El pronunciamiento data del 30 de junio y fue dispuesto en la causa caratulada "Reverón Trujillo vs. Venezuela". En ella, la Corte, última intérprete de la Convención Americana sobre Derechos Humanos (conocido como Pacto de San José de Costa Rica), ha sido terminante en que, si el acceso a un cargo público "se basa en los méritos y en la igualdad de oportunidades, y si se asegura la estabilidad en el cargo, se garantiza la libertad de toda injerencia o presión política".

Asimismo, la Corte advirtió que "cuando los Estados establezcan procedimientos para el nombramiento de sus jueces, debe tenerse en cuenta que no cualquier procedimiento satisface las condiciones que exige la Convención (Pacto de San José de Costa Rica) para la implementación adecuada de un verdadero régimen independiente". "Si no se respetan parámetros básico de objetividad y razonabilidad resultaría posible diseñar un régimen que permita un alto grado de discrecionalidad en la selección, en virtud del cual las personas escogidas no serían, necesariamente, las más idóneas", alertó.

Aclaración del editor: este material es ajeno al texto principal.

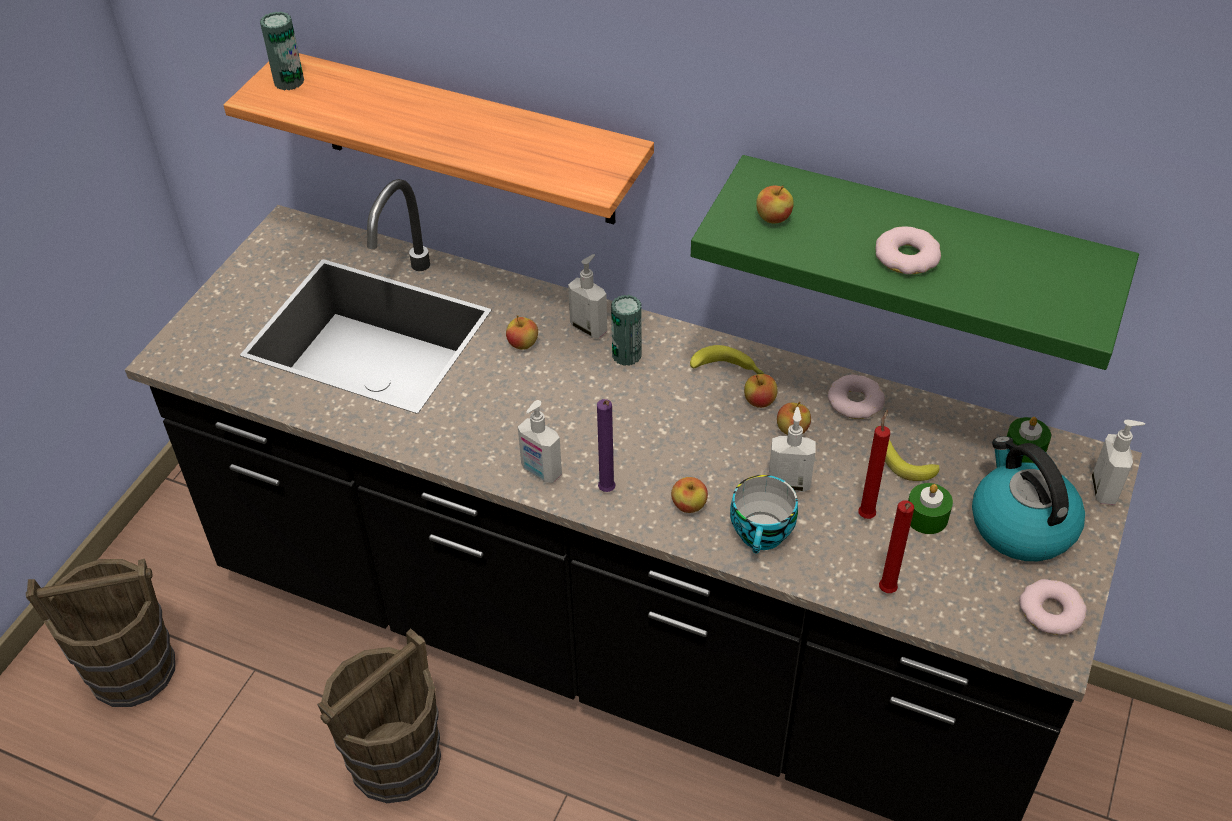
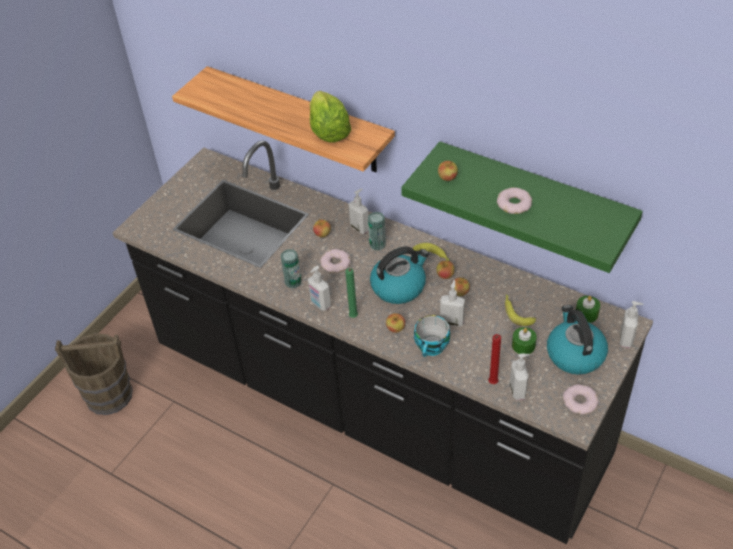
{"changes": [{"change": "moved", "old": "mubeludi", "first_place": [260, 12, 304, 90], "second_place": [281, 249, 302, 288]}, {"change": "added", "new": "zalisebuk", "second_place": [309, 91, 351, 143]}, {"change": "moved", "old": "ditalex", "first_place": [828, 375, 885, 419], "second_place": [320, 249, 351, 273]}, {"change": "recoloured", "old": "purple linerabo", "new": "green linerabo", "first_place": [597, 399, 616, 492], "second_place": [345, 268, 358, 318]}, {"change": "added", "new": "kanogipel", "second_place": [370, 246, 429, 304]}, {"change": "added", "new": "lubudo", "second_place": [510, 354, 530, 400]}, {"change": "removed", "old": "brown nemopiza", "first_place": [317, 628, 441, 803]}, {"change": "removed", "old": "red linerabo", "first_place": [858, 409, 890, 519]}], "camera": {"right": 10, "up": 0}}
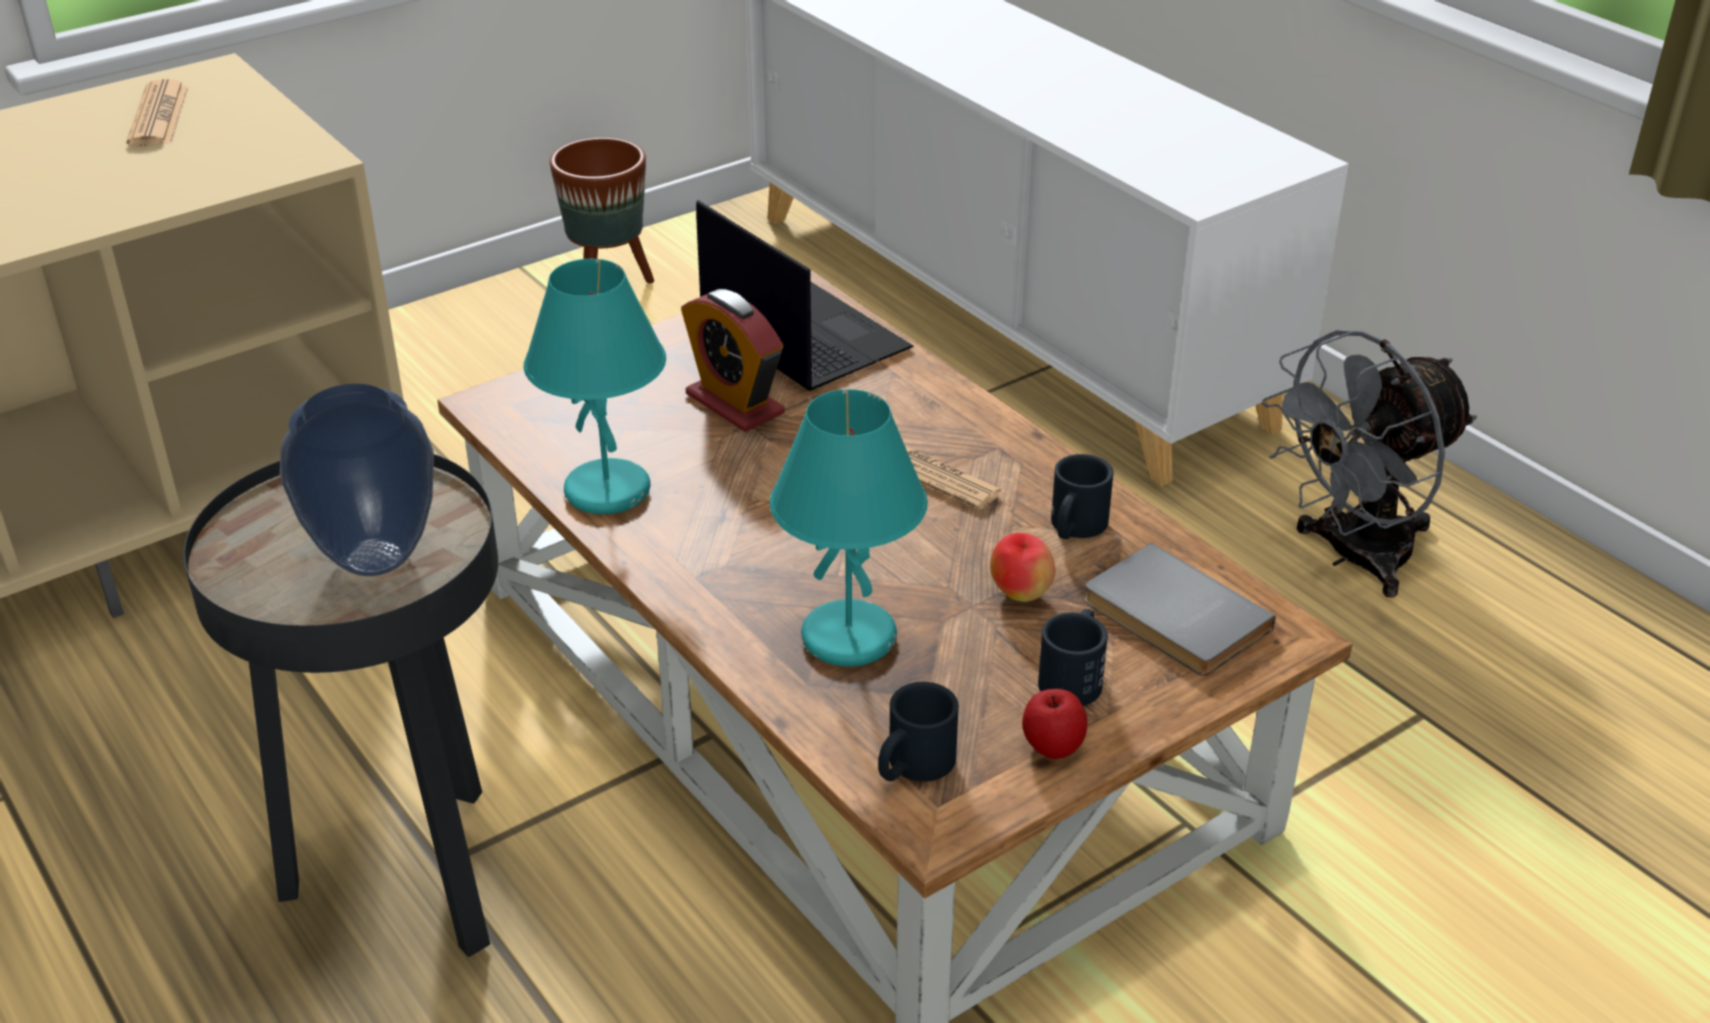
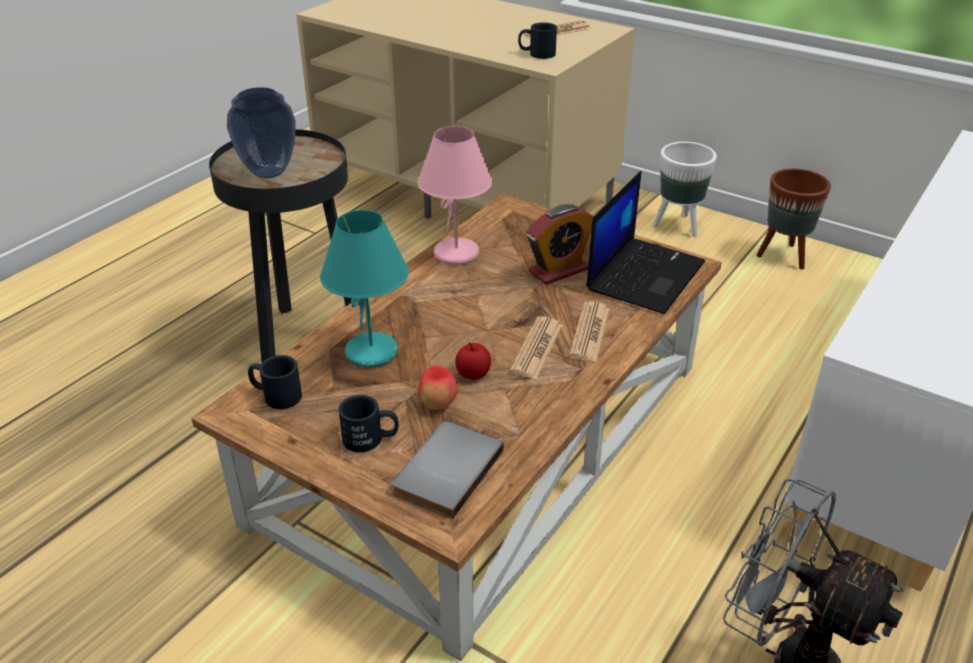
{"changes": [{"change": "recoloured", "old": "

El pronunciamiento tiene especial relevancia para la Argentina ya que, desde 1994, el Pacto de San José de Costa Rica (entre otros) ostenta jerarquía constitucional. En el mismo sentido, la propia Constitución de Tucumán reformada en 2006 (artículo 24) reafirmó el carácter operativo que tienen "los derechos y garantías consagrados por los pactos y tratados internacionales sobre derechos humanos".